Effectiveness of New Therapies

The last year or so has seen many important advances in rheumatology, many of which will likely have a growing influence on the field in 2015. Below I've highlighted some of these areas of research, starting with promising therapeutic data.

Date were increasingly positive about the effectiveness of rituximab for the initial treatment as well as maintenance of anti-neutrophil cytoplasmic antibody (ANCA)-associated vasculitis.[1,2]

In seronegative spondyloarthritis (SpA), data emerged about the ability of early use of anti-tumor necrosis factor (anti-TNF) alpha therapy to improve long-term outcomes.[3] There were also advances in the understanding of mechanisms of inflammation (eg, interleukin [IL]-23 and IL-17 pathways), mechanical strain, and bone formation.[4,5] Furthermore, the discovery of some autoantibodies (eg, anti-noggin and anti-sclerostin) in these diseases that were previously thought to be "seronegative" may soon change our understanding about the underlying pathophysiology of these diseases.[6] More controversially, the entity of non-radiographic axial SpA (nr-axial SpA) saw increasing exposure in the literature.[7]
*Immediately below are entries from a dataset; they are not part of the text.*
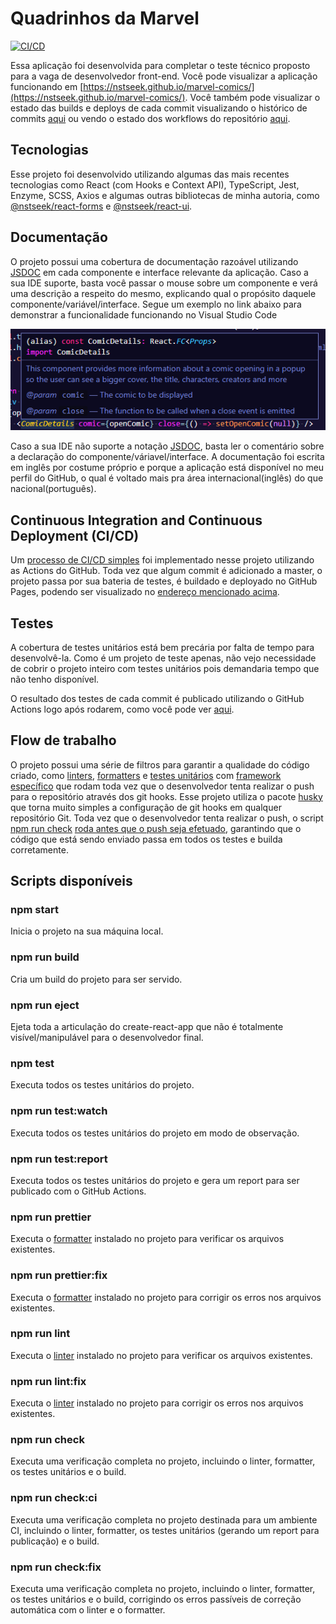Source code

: # Quadrinhos da Marvel

[![CI/CD](https://github.com/nstseek/marvel-comics/workflows/CI/CD/badge.svg?branch=master)](https://github.com/nstseek/marvel-comics/actions?query=workflow%3ACI%2FCD)

Essa aplicação foi desenvolvida para completar o teste técnico proposto para a vaga de desenvolvedor front-end. Você pode visualizar a aplicação funcionando em [https://nstseek.github.io/marvel-comics/](https://nstseek.github.io/marvel-comics/). Você também pode visualizar o estado das builds e deploys de cada commit visualizando o histórico de commits [aqui](https://github.com/nstseek/marvel-comics/commits/master) ou vendo o estado dos workflows do repositório [aqui](https://github.com/nstseek/marvel-comics/actions).

## Tecnologias

Esse projeto foi desenvolvido utilizando algumas das mais recentes tecnologias como React (com Hooks e Context API), TypeScript, Jest, Enzyme, SCSS, Axios e algumas outras bibliotecas de minha autoria, como [@nstseek/react-forms](https://www.npmjs.com/package/@nstseek/react-forms) e [@nstseek/react-ui](https://www.npmjs.com/package/@nstseek/react-ui).

## Documentação

O projeto possui uma cobertura de documentação razoável utilizando [JSDOC](https://jsdoc.app/) em cada componente e interface relevante da aplicação. Caso a sua IDE suporte, basta você passar o mouse sobre um componente e verá uma descrição a respeito do mesmo, explicando qual o propósito daquele componente/variável/interface. Segue um exemplo no link abaixo para demonstrar a funcionalidade funcionando no Visual Studio Code

![JSDOC example](src/assets/Screenshot_1.png?raw=true 'JSDOC example')

Caso a sua IDE não suporte a notação [JSDOC](https://jsdoc.app/), basta ler o comentário sobre a declaração do componente/váriavel/interface. A documentação foi escrita em inglês por costume próprio e porque a aplicação está disponível no meu perfil do GitHub, o qual é voltado mais pra área internacional(inglês) do que nacional(português).

## Continuous Integration and Continuous Deployment (CI/CD)

Um [processo de CI/CD simples](https://github.com/nstseek/marvel-comics/actions?query=workflow%3ACI%2FCD) foi implementado nesse projeto utilizando as Actions do GitHub. Toda vez que algum commit é adicionado a master, o projeto passa por sua bateria de testes, é buildado e deployado no GitHub Pages, podendo ser visualizado no [endereço mencionado acima](https://github.com/nstseek/marvel-comics/actions).

## Testes

A cobertura de testes unitários está bem precária por falta de tempo para desenvolvê-la. Como é um projeto de teste apenas, não vejo necessidade de cobrir o projeto inteiro com testes unitários pois demandaria tempo que não tenho disponível.

O resultado dos testes de cada commit é publicado utilizando o GitHub Actions logo após rodarem, como você pode ver [aqui](https://github.com/nstseek/marvel-comics/runs/1804083211).

## Flow de trabalho

O projeto possui uma série de filtros para garantir a qualidade do código criado, como [linters](https://eslint.org/), [formatters](https://prettier.io/) e [testes unitários](https://jestjs.io/en/) com [framework específico](https://enzymejs.github.io/enzyme/) que rodam toda vez que o desenvolvedor tenta realizar o push para o repositório através dos git hooks. Esse projeto utiliza o pacote [husky](https://www.npmjs.com/package/husky) que torna muito simples a configuração de git hooks em qualquer repositório Git. Toda vez que o desenvolvedor tenta realizar o push, o script [npm run check](https://github.com/nstseek/marvel-comics/blob/5e0b1780bf86f23bad5d54f915c2e5c147a49bde/package.json#L44) [roda antes que o push seja efetuado](https://github.com/nstseek/marvel-comics/blob/5e0b1780bf86f23bad5d54f915c2e5c147a49bde/package.json#L92), garantindo que o código que está sendo enviado passa em todos os testes e builda corretamente.

## Scripts disponíveis

### npm start

Inicia o projeto na sua máquina local.

### npm run build

Cria um build do projeto para ser servido.

### npm run eject

Ejeta toda a articulação do create-react-app que não é totalmente visível/manipulável para o desenvolvedor final.

### npm test

Executa todos os testes unitários do projeto.

### npm run test:watch

Executa todos os testes unitários do projeto em modo de observação.

### npm run test:report

Executa todos os testes unitários do projeto e gera um report para ser publicado com o GitHub Actions.

### npm run prettier

Executa o [formatter](https://prettier.io/) instalado no projeto para verificar os arquivos existentes.

### npm run prettier:fix

Executa o [formatter](https://prettier.io/) instalado no projeto para corrigir os erros nos arquivos existentes.

### npm run lint

Executa o [linter](https://eslint.org/) instalado no projeto para verificar os arquivos existentes.

### npm run lint:fix

Executa o [linter](https://eslint.org/) instalado no projeto para corrigir os erros nos arquivos existentes.

### npm run check

Executa uma verificação completa no projeto, incluindo o linter, formatter, os testes unitários e o build.

### npm run check:ci

Executa uma verificação completa no projeto destinada para um ambiente CI, incluindo o linter, formatter, os testes unitários (gerando um report para publicação) e o build.

### npm run check:fix

Executa uma verificação completa no projeto, incluindo o linter, formatter, os testes unitários e o build, corrigindo os erros passíveis de correção automática com o linter e o formatter.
In rheumatoid arthritis (RA), where for years rheumatologists were just trying to gain control of disease, an increasing number of studies found that in some patients, tapering of medications may be possible without substantial loss of disease control.[8,9] Growing data informed us about the safety, efficacy, and potential clinical role of tofacitinib (Xeljanz®).[10] We also gained a deeper understanding of how and when to use corticosteroids most effectively in RA.[11]

In systemic lupus erythematosus (SLE), there was increasing understanding of the long-term benefit of hydroxychloroquine (Plaquenil®)[12] and a refinement of where anti-B-cell therapy might fit in disease management.[13,14] More data are needed, but tacrolimus as part of a multi-drug regimen may help prevent proteinuria in lupus nephritis.[15] Unfortunately, abatacept (Orencia®) did not appear to improve outcomes in patients with renal disease.[16]
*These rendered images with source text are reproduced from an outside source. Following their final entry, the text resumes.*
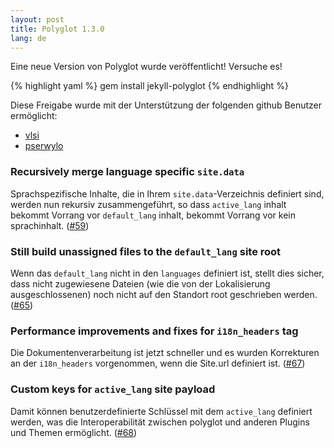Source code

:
 ```yaml
---
layout: post
title: Polyglot 1.3.0
lang: de
---
```


Eine neue Version von Polyglot wurde veröffentlicht! Versuche es!

{% highlight yaml %}
gem install jekyll-polyglot
{% endhighlight %}

Diese Freigabe wurde mit der Unterstützung der folgenden github Benutzer ermöglicht:
* [vlsi](https://github.com/vlsi)
* [pserwylo](https://github.com/pserwylo)

### Recursively merge language specific `site.data`
Sprachspezifische Inhalte, die in Ihrem `site.data`-Verzeichnis definiert sind, werden nun rekursiv zusammengeführt, so dass `active_lang` inhalt bekommt Vorrang vor `default_lang` inhalt, bekommt Vorrang vor kein sprachinhalt. ([#59](https://github.com/untra/polyglot/pull/59))

### Still build unassigned files to the `default_lang` site root
Wenn das `default_lang` nicht in den `languages` definiert ist, stellt dies sicher, dass nicht zugewiesene Dateien (wie die von der Lokalisierung ausgeschlossenen) noch nicht auf den Standort root geschrieben werden. ([#65](https://github.com/untra/polyglot/pull/65))

### Performance improvements and fixes for `i18n_headers` tag
Die Dokumentenverarbeitung ist jetzt schneller und es wurden Korrekturen an der `i18n_headers` vorgenommen, wenn die Site.url definiert ist. ([#67](https://github.com/untra/polyglot/pull/67))

### Custom keys for `active_lang` site payload
Damit können benutzerdefinierte Schlüssel mit dem `active_lang` definiert werden, was die Interoperabilität zwischen polyglot und anderen Plugins und Themen ermöglicht. ([#68](https://github.com/untra/polyglot/pull/68))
The effects of these advances will be important to watch in 2015. In particular, it will be of great interest to see how the data on the effectiveness of rituximab in ANCA-positive vasculitis affect clinical care.

Moreover, it will be of interest to see whether more patients with axial SpA are started on anti-TNF therapy earlier, although we can also expect to see further controversy about the diagnosis and management of "nr-axial SpA." It will also be of interest to see how a potential for tapering medications in RA will affect clinical care. Of importance, will patients whose lives have been changed through use of an anti-TNF agent willingly part with it, even if their disease remains well-controlled in the eyes of a rheumatologist?
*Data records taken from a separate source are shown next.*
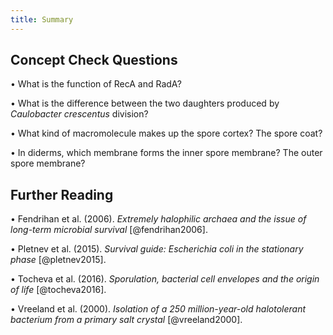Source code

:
 ```yaml
---
title: Summary
---
```


## Concept Check Questions 

• What is the function of RecA and RadA?

• What is the difference between the two daughters produced by *Caulobacter crescentus* division?

• What kind of macromolecule makes up the spore cortex? The spore coat?

• In diderms, which membrane forms the inner spore membrane? The outer spore membrane?

## Further Reading 

• Fendrihan et al. (2006). *Extremely halophilic archaea and the issue of long-term microbial survival* [@fendrihan2006].

• Pletnev et al. (2015). *Survival guide: Escherichia coli in the stationary phase* [@pletnev2015].

• Tocheva et al. (2016). *Sporulation, bacterial cell envelopes and the origin of life* [@tocheva2016].

• Vreeland et al. (2000). *Isolation of a 250 million-year-old halotolerant bacterium from a primary salt crystal* [@vreeland2000].
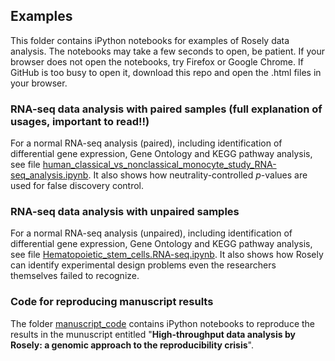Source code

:## Examples

This folder contains iPython notebooks for examples of Rosely data analysis. The notebooks may take a few seconds to open, be patient. If your browser does not open the notebooks, try Firefox or Google Chrome. If GitHub is too busy to open it, download this repo and open the .html files in your browser.

### RNA-seq data analysis with paired samples (full explanation of usages, important to read!!)
For a normal RNA-seq analysis (paired), including identification of differential gene expression, Gene Ontology and KEGG pathway analysis, see file [human_classical_vs_nonclassical_monocyte_study_RNA-seq_analysis.ipynb](https://github.com/yjiangnan/rosely/blob/master/examples/human_classical_vs_nonclassical_monocyte_study_RNA-seq_analysis.ipynb). It also shows how neutrality-controlled *p*-values are used for false discovery control. 

### RNA-seq data analysis with unpaired samples
For a normal RNA-seq analysis (unpaired), including identification of differential gene expression, Gene Ontology and KEGG pathway analysis, see file [Hematopoietic_stem_cells.RNA-seq.ipynb](https://github.com/yjiangnan/rosely/blob/master/examples/Hematopoietic_stem_cells.RNA-seq.ipynb). It also shows how Rosely can identify experimental design problems even the researchers themselves failed to recognize. 

### Code for reproducing manuscript results
The folder [manuscript_code](manuscript_code) contains iPython notebooks to reproduce the results in the munuscript entitled "**High-throughput data analysis by Rosely: a genomic approach to the reproducibility crisis**".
Early Diagnosis, Long-term Management, and Treatment Guidelines

Other important areas to watch will be the longer-term impact of the Affordable Care Act on patients with rheumatic disease in terms of early disease diagnosis as well as long-term management. Because we now realize that early recognition and treatment of a variety of rheumatic diseases leads to improved long-term outcomes, hopefully our healthcare system will facilitate such care.

Several new treatment guidelines are anticipated from the American College of Rheumatology in early 2015. These include guidelines for RA, axial spondyloarthropathies, and polymyalgia rheumatica. Hopefully, these guidelines will help lead to uniform improvements in the standards of care in these areas.

In terms of mechanisms of disease, neutrophil extracellular trap (NET) formation was shown to play a role in the pathogenesis of RA.[17] In addition, peptidyl arginine deiminase inhibition appeared to reduce NET-related inflammation and injury in a murine model of SLE.[18] These findings open the door to novel treatment paradigms for both of these rheumatic diseases.